In 2014, JCPenney closed 33 stores and laid off 2,000 employees and the following year closed 39 stores and laid off a further 2,250 employees. In 2017 it shuttered 140 stores and two distribution centers, offering buyouts to 6,000 employees who lost their jobs.

The US “retail apocalypse” of the last several years has thrust a growing number of workers into lower-paid and precarious contract work in the “gig” economy. Now with the unprecedented economic crisis in the US, thousands of retail workers who have been or will be laid off are facing destitution.

US retail sales fell by 5.7 percent in March over the same period in 2019, and by an astounding 21.6 percent in April according to data compiled by the US Census Bureau. The most recent drop in retail sales dwarfs the previous record decline of 3.9 percent in November 2008 at the outset of the last economic recession. The hardest-hit categories in April this year were furniture sales, falling by 59 percent; electronics and appliances, 60 percent; and clothing stores, 79 percent.

Department stores as a whole lost 29 percent of sales year-over-year on April. Only online retailers saw an increase in sales over the past month, up 8.4 percent, hardly enough to offset the overall plunge. Retail spending is a major driver of the US economy, with estimates putting total consumer spending at two-thirds of the national economic base and is often used as a benchmark for the country’s overall economic health.

To underscore the recklessness of the corporate ruling class, after declaring bankruptcy JCPenney has joined in the homicidal rush to “reopen” the US economy, already having reopened 41 of its stores and announcing the reopening of 115 more on Wednesday.
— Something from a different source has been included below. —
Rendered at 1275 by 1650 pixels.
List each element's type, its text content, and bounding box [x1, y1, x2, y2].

All 846 of the company’s locations had been closed since March 18 due to concerns over the spread of COVID-19. These moves will sacrifice hundreds if not thousands more lives for the dying company’s futile drive for profit.

The decline of traditional “brick and mortar” retail is part of a protracted process which has spanned decades as corporate mergers and acquisitions have accelerated and as the industry has been challenged by competition from the advent of internet e-commerce, presently dominated by tech giant Amazon. The COVID-19 pandemic has only accelerated this ongoing seismic shift which was well underway.
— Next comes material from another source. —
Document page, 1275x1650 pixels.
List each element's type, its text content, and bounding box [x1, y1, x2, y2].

Economists highlight the bloodbath of job cuts after US states went under lockdowns in March as a leading cause of the sharp drops in non-essential retail spending. With 36 million jobs lost over the past two months and official unemployment at 14.7 percent—the highest rate since the Great Depression of the 1930s—masses of workers in the US have no disposable income with the absence of any adequate government unemployment assistance programs.

Pointing out the futility of the US government’s efforts to prop up the failed capitalist system, economists warn that the $2.2 trillion CARES Act stimulus package handed to corporate America and the banks by Congress will do little to lighten the economic blows faced by US physical retailers, with some 65 percent of stores expected to close permanently if shut down for four months or more due to public health concerns, according to the Chicago Tribune .

This downward spiral will be exacerbated by the US government’s utter refusal to implement and maintain measures to effectively contain the virus, including widespread testing of all residents, quarantining and contact tracing programs. With tens of thousands of workers put out of work and the ongoing wave of closures coupled to completely inadequate social safety nets, more and more will find that they can barely cover basic necessities, much less find the money for discretionary spending.

Retail workers are among the lowest-paid and most heavily exploited in the US. The workers who will lose their jobs as a result of JCPenney’s and other stores’ closings will join the masses of manufacturing workers, health care workers, teachers, transportation, arts and entertainment workers and others who will be fighting against the corporations, big banks and state governments for their right to a livable income and guaranteed benefits while remaining safely at home to stop the spread of the coronavirus.